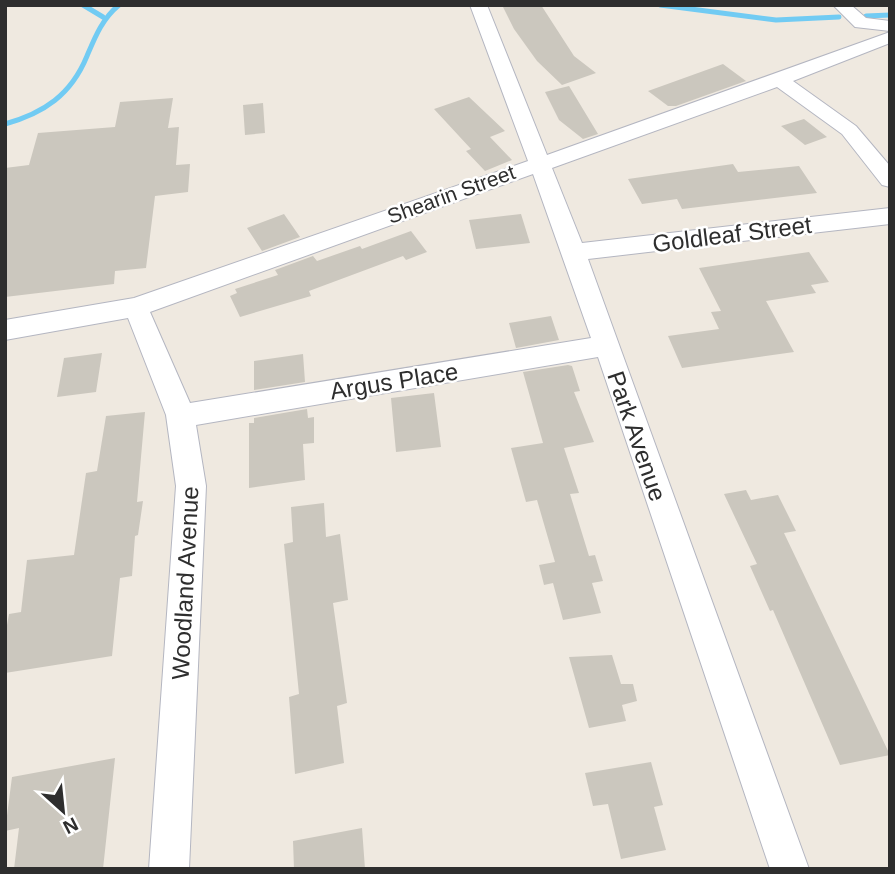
<svg xmlns="http://www.w3.org/2000/svg" width="895" height="874" font-family="Helvetica,sans-serif">
	<rect width="100%" height="100%" fill="#efe9e0"/>
	<g fill="none" stroke-linecap="round" stroke-linejoin="round">
		<path stroke="#71cbf3" stroke-width="5" d="M 83,5 L 103,17
			M 660,5 L 776,20 L 839,17
			M 866,16 L 890,15
			M 5,124 C 44,113 71,95 87,56 C 95,37 102,19 119,5"/>
	</g>
	<path fill="#cbc7be" d="M 502,5 L 541,5 L 574,56 L 596,73 L 562,85 L 537,61 L 514,29 Z
		M 723,64 L 746,81 L 676,106 L 668,106 L 648,91 Z
		M 569,86 L 598,134 L 583,139 L 559,120 L 545,92 Z
		M 469,97 L 505,131 L 490,137 L 512,160 L 485,171 L 466,151 L 471,149 L 434,109 Z
		M 173,98 L 168,128 L 179,127 L 176,165 L 190,164 L 188,192 L 155,196 L 146,268 L 115,271 L 114,284 L 5,297 L 5,168 L 29,165 L 38,133 L 115,127 L 120,102 Z
		M 263,103 L 265,133 L 245,135 L 243,105 Z
		M 804,119 L 827,137 L 805,145 L 781,126 Z
		M 733,164 L 738,172 L 799,166 L 817,193 L 682,209 L 677,199 L 642,204 L 628,179 Z
		M 284,214 L 300,237 L 262,251 L 247,228 Z
		M 521,214 L 530,243 L 476,249 L 469,220 Z
		M 411,231 L 427,252 L 406,260 L 403,256 L 309,291 L 311,296 L 240,317 L 230,296 L 237,293 L 235,289 L 278,275 L 275,270 L 313,256 L 317,261 L 360,246 L 362,249 Z
		M 809,252 L 829,282 L 811,285 L 816,293 L 766,301 L 794,352 L 682,368 L 668,336 L 719,329 L 711,312 L 721,311 L 699,268 Z
		M 551,316 L 559,340 L 516,348 L 509,323 Z
		M 102,353 L 96,392 L 57,397 L 64,358 Z
		M 303,354 L 305,382 L 254,390 L 254,361 Z
		M 568,365 L 572,366 L 580,391 L 574,392 L 594,442 L 564,448 L 579,493 L 570,494 L 589,556 L 595,555 L 603,581 L 592,583 L 601,613 L 563,620 L 553,583 L 544,585 L 539,565 L 555,562 L 537,500 L 526,502 L 511,448 L 543,443 L 523,372 Z
		M 434,393 L 441,447 L 396,452 L 391,398 Z
		M 307,409 L 308,418 L 314,417 L 314,443 L 303,444 L 305,480 L 249,488 L 249,423 L 254,423 L 254,418 Z
		M 145,412 L 137,502 L 143,501 L 138,535 L 135,536 L 132,576 L 120,578 L 112,656 L 5,673 L 5,636 L 9,614 L 21,612 L 27,560 L 74,555 L 86,473 L 97,471 L 106,416 Z
		M 746,490 L 751,500 L 778,495 L 796,531 L 784,533 L 890,755 L 840,765 L 773,610 L 770,611 L 750,566 L 757,564 L 724,494 Z
		M 324,503 L 326,537 L 340,534 L 348,600 L 333,603 L 347,703 L 337,706 L 344,763 L 295,774 L 289,697 L 299,694 L 284,544 L 293,542 L 291,507 Z
		M 612,655 L 621,684 L 633,684 L 637,701 L 622,705 L 626,721 L 589,728 L 569,657 Z
		M 115,758 L 103,869 L 14,869 L 19,828 L 5,831 L 12,777 Z
		M 651,762 L 663,805 L 654,807 L 666,850 L 621,859 L 608,804 L 593,806 L 585,773 Z
		M 362,828 L 365,869 L 294,869 L 293,841 Z"/>
	<g fill="none" stroke-linecap="round" stroke-linejoin="round">
		<g stroke="#b4b6c1" stroke-width="2">
			<path id="street" d="M 470,5 L 487,5 L 547,155 L 890,32 L 890,43 L 793,81 L 856,126 L 890,166 L 890,187 L 882,185 L 842,134 L 777,87 L 552,168 L 582,243 L 890,208 L 890,224 L 588,259 L 809,869 L 770,869 L 598,357 L 196,425 L 206,486 L 189,869 L 149,869 L 176,486 L 166,415 L 128,318 L 5,340 L 5,320 L 134,298 L 528,161 ZM 533,174 L 591,338 L 190,403 L 150,312 Z
				M 833,5 L 851,5 L 866,18 L 890,21 L 890,31 L 855,27 Z"/>
		</g>
		<use href="#street" fill="#fff" fill-rule="evenodd"/>
	</g>
	<g text-anchor="middle" dominant-baseline="central" stroke-width="5" stroke-linejoin="round" paint-order="stroke">
		<g font-size="21" fill="#2e2e2e" stroke="#fff">
			<text transform="translate(451 194) rotate(-20)">Shearin Street</text>
		</g>
		<g font-size="24" fill="#2e2e2e" stroke="#fff">
			<text transform="translate(732 234) rotate(-7)">Goldleaf Street</text>
			<text transform="translate(394 381) rotate(-9)">Argus Place</text>
			<text transform="translate(637 436) rotate(71)">Park Avenue</text>
			<text transform="translate(185 583) rotate(-87)">Woodland Avenue</text>
		</g>
	</g>
	<rect width="895" height="874" fill="none" stroke="#2e2e2e" stroke-width="14"/>
	<g transform="translate(63 811) rotate(153)" stroke="#ffffff" stroke-width="5" paint-order="stroke">
	<path d="M0-5L12 26L0 18L-12 26Z" fill="#2e2e2e"/>
	<text y="-10" font-size="19" font-weight="bold" text-anchor="middle" fill="#2e2e2e">N</text>
	</g>
</svg>
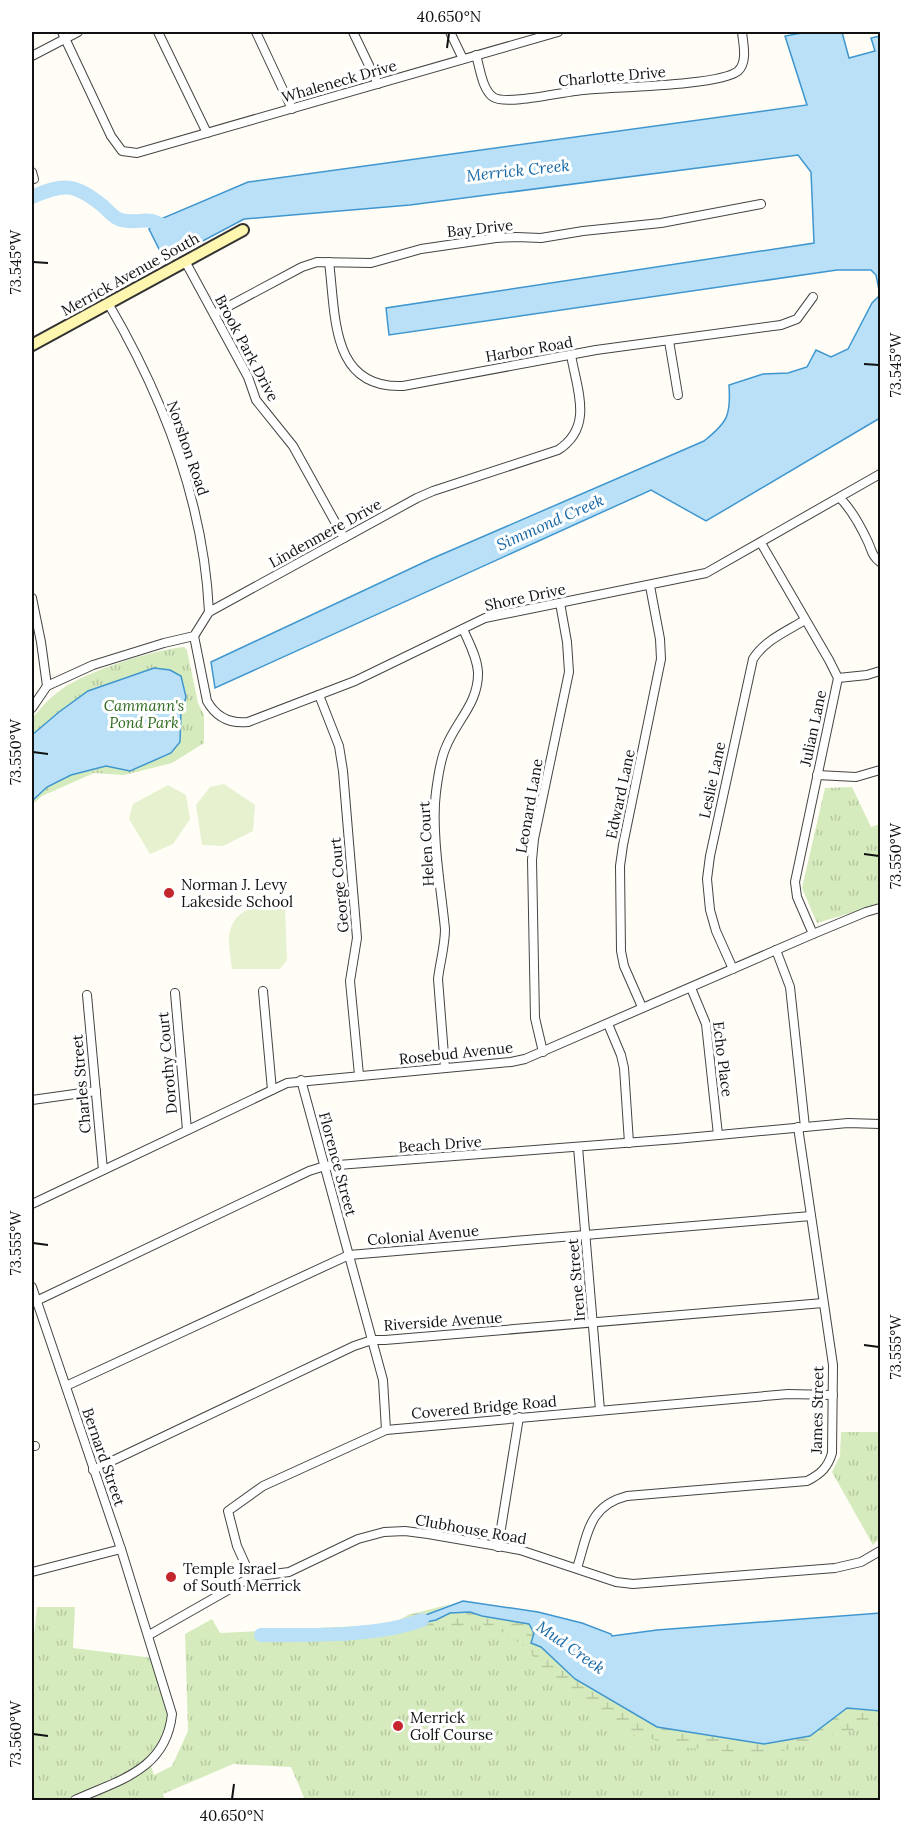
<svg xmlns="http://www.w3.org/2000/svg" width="912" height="1832" viewBox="0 0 912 1832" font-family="Lora,serif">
<defs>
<pattern id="grass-tufts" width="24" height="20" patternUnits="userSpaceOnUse" patternTransform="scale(1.5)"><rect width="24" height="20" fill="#d5ebbd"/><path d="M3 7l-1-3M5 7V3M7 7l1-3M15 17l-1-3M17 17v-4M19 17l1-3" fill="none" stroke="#b6c8a1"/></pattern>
<pattern id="wetland-marsh" width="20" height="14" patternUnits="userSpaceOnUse" patternTransform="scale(1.5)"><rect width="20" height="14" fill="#d5ebbd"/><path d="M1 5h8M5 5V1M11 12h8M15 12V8" fill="none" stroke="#b6c8a1"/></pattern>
</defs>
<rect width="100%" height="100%" fill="#fffdf5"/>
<!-- grass -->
<g fill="url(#grass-tufts)">
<path d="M184,647L187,650L198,703L204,715V743L172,763L124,775L94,773L42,796L32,805V718C41,708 50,697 62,689C87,671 153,650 184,647Z"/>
<path d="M852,787L871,827L880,824V904L817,923L802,888L825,788Z"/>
<path d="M841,1432H880V1538L873,1545L832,1472L840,1456Z"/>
<path d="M37,1607H75L73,1648L153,1658L168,1715L167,1732L158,1749L139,1766L66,1800H32V1654Z"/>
<path d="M212,1619L220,1633L480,1620L541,1647L575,1679L880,1711V1800H305L291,1767L233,1764L163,1794L165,1800H79L151,1766L154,1775L172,1766L188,1731L185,1634Z"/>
</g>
<!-- wetland -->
<path fill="url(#wetland-marsh)" d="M451,1604L415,1619L436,1620L450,1613L470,1612L483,1616L529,1624L534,1633L531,1643L541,1647L575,1679L810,1736L847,1708L880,1711V1723L872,1727L834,1734L812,1743L771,1754L736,1755L719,1750L676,1747L649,1738L636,1736L611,1721L548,1674L526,1648L509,1635L480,1623L468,1628L441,1627L405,1631L392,1624L408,1615Z"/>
<!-- pitch -->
<g fill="#e6f2cf">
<path d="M224,784L255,805L253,831L223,846L202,845L196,805L210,787Z"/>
<path d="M168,785L186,795L190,819L173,844L150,854L129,819L133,804Z"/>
<path d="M285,905L287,960L280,969H232C231,958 227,941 230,931C237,905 263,905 285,905Z"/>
</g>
<!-- water -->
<g fill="#b9e0f7" stroke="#3f96cf" stroke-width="1.5">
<path d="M807,32H842L849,58L875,51L871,38L880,36V418L706,521L651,490L215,688L211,662L431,559L704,441C728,422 731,415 729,385L763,374L788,373L807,367L816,350L831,357L848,349L872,303L880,295L876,275L871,270H837L389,335L386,308L814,243L811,172L798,155L410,205L244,219L165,261L149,229L156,221L248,182L807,105L785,36Z"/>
<path d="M154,668L170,670L181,676L186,697L181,713L180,742L171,753L130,771L106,766L71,775L47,787L32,801V735L59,712L88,691Z"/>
<path d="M463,1601L538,1612L582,1623L611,1634L612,1636L657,1630L880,1613V1711L847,1708L810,1736L764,1744L657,1727L575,1679L541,1647L531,1643L534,1633L529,1624L482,1616L470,1612L450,1613L436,1620L407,1626L415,1619Z"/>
</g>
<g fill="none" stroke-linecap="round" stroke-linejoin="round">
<!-- river -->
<g stroke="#b9e0f7" stroke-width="14">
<path d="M32,197C64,183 74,183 103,206C108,211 115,219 121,220C143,225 146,213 169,230"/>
<path d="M261,1635C310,1635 377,1637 422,1620"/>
</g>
<!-- street casing -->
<g stroke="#444" stroke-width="10">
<g id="street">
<path d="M62,32L111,136L122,151L137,153L558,32"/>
<path d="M158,32L207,133"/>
<path d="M256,32L292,109"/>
<path d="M353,32L378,84"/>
<path d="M450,32L463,59"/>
<path d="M476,55C480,68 482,89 493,97C506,106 566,91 584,90C611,87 720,86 738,71C748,62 743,43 742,32"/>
<path d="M32,56L78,32"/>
<path d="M32,172L34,179"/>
<path d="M185,261L248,377L256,400L293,446L344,538"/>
<path d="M329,262C336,315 330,389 403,386L596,350L781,325L797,319L813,297"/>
<path d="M108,303C163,397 204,502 209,612"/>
<path d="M214,314L302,267L317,262L371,263L421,249L496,238L516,237L541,238L583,231L661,223L761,204"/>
<path d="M669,341L678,395"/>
<path d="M840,498C852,510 861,527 868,542C872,551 872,556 880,562"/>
<path d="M761,543L829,660L838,678L795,882L797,897L813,934"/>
<path d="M32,598L41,642L47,686"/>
<path d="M194,636L207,701C216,717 229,724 248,722L355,681L485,618L706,573L880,474"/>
<path d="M838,678L867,675L880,671"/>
<path d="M319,695L339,746L343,771L357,938L350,981L359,1075"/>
<path d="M32,708L47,686L93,665L164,643L194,636L209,612L417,498L433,491L558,450C594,427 577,390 571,355"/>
<path d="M817,775L856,777L880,770"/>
<path d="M776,950L790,987L805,1127"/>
<path d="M733,969L716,931L710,910L707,879L710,856L753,659C765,640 787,631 805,620"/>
<path d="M691,988L706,1024L718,1135"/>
<path d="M263,991L272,1090"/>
<path d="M175,993L187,1130"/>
<path d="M87,995L103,1170"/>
<path d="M642,1007L624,966L621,951L620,866L623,845L661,659L660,639L650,586"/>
<path d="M608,1024L621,1055L624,1068L629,1143"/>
<path d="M543,1052L535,1018L532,860L534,839L569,672L567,642L560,603"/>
<path d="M445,1068L438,979C440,962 445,946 445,929C441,888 431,832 436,792C438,777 440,760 446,747C456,721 479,703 478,672C477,657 469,643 463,629"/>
<path d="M301,1080L383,1380L386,1430"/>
<path d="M32,1100L96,1091"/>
<path d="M578,1147L600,1410"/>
<path d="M32,1204L287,1083L511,1062L525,1059L813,934L866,912L880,908"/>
<path d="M32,1287L121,1549L172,1714C166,1770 119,1780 75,1800"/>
<path d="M32,1303L309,1171L325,1166L676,1139L848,1123L880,1124"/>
<path d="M66,1386L349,1255L811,1216"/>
<path d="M32,1446H35"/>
<path d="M93,1470L354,1346L372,1340H385L823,1303"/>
<path d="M498,1547L519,1417"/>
<path d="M577,1568C588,1534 588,1506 627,1496L807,1481C821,1474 828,1467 832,1453L833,1365L798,1127"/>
<path d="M32,1572L121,1549"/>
<path d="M251,1577L237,1546L228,1511L263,1486L386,1430L788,1394L833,1395"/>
<path d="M149,1635L251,1577L289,1572L358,1539L384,1532L405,1531L428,1534L520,1550L616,1582L633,1584L835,1568L861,1562L880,1551"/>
</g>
</g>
<!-- secondary casing -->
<g stroke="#333" stroke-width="14">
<path id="secondary" d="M32,345L243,230"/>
</g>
<!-- street -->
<use href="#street" stroke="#fff" stroke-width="8"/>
<!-- secondary -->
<use href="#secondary" stroke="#fff6b0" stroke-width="10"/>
</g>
<!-- ticks -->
<path fill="none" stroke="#111" stroke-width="2" d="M447,48L449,33M33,262L48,263M864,364L879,365M33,752L48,754M864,854L879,856M33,1243L48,1245M864,1345L879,1347M33,1734L48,1736M232,1799L234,1784"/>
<!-- markers -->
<g fill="#c4262e" stroke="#fff" stroke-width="2">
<circle cx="169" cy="893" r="6"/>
<circle cx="171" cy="1577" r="6"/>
<circle cx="398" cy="1726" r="6"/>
</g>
<g text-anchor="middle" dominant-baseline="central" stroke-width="6" stroke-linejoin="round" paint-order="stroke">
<!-- street labels -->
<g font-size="15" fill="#111" stroke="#fff">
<text transform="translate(612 76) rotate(-5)">Charlotte Drive</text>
<text transform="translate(339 81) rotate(-16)">Whaleneck Drive</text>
<text transform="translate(480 228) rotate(-6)">Bay Drive</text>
<text transform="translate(130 274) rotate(-29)">Merrick Avenue South</text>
<text transform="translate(247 348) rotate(62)">Brook Park Drive</text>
<text transform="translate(529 349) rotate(-10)">Harbor Road</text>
<text transform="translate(188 448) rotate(71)">Norshon Road</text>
<text transform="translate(325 533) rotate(-29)">Lindenmere Drive</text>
<text transform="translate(525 597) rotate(-12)">Shore Drive</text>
<text transform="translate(813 728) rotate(-78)">Julian Lane</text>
<text transform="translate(712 780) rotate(-78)">Leslie Lane</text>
<text transform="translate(620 794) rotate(-78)">Edward Lane</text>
<text transform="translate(529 806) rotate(-80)">Leonard Lane</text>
<text transform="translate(426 844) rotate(-93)">Helen Court</text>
<text transform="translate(339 885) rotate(-95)">George Court</text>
<text transform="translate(456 1053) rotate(-6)">Rosebud Avenue</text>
<text transform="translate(723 1059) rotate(83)">Echo Place</text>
<text transform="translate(167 1063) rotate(-95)">Dorothy Court</text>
<text transform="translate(81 1084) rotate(-95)">Charles Street</text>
<text transform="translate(440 1144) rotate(-4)">Beach Drive</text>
<text transform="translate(338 1164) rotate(75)">Florence Street</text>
<text transform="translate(423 1235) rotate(-5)">Colonial Avenue</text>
<text transform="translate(576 1280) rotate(-95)">Irene Street</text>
<text transform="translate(443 1321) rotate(-4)">Riverside Avenue</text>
<text transform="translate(484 1407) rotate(-5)">Covered Bridge Road</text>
<text transform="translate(817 1410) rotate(-89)">James Street</text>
<text transform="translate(104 1457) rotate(71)">Bernard Street</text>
<text transform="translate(471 1529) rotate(10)">Clubhouse Road</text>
</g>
<!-- park labels -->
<g font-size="15" font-style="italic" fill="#2f6b1f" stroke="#fff">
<text x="144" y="705">Cammann's<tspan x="144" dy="17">Pond Park</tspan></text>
</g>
<!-- poi labels -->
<g font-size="15" fill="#111" stroke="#fff" text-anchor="start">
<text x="181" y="884">Norman J. Levy<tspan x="181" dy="17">Lakeside School</tspan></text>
<text x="183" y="1568">Temple Israel<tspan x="183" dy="17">of South Merrick</tspan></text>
<text x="410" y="1717">Merrick<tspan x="410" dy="17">Golf Course</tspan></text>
</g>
<!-- water labels -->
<g font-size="16" font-style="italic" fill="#1768a6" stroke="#fff">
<text transform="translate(518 170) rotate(-6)">Merrick Creek</text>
<text transform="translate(550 522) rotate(-24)">Simmond Creek</text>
<text transform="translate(571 1647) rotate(35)">Mud Creek</text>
</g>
</g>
<!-- border -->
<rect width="912" height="1832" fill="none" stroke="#ffffff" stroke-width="66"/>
<rect x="33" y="33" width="846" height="1766" fill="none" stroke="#111" stroke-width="2"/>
<g font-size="15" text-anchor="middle" fill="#111">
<text x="449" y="22">40.650°N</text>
<text transform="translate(16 262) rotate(-90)" y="5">73.545°W</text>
<text transform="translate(896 365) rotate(-90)" y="5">73.545°W</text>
<text transform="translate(16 752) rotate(-90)" y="5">73.550°W</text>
<text transform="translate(896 856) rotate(-90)" y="5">73.550°W</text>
<text transform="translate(16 1243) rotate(-90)" y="5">73.555°W</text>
<text transform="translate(896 1347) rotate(-90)" y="5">73.555°W</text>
<text transform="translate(16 1734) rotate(-90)" y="5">73.560°W</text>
<text x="232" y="1821">40.650°N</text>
</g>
</svg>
══════════════════════════════
Wherever the word "italic" occurs in the data, copy that whole line.

<g font-size="15" font-style="italic" fill="#2f6b1f" stroke="#fff">
<g font-size="16" font-style="italic" fill="#1768a6" stroke="#fff">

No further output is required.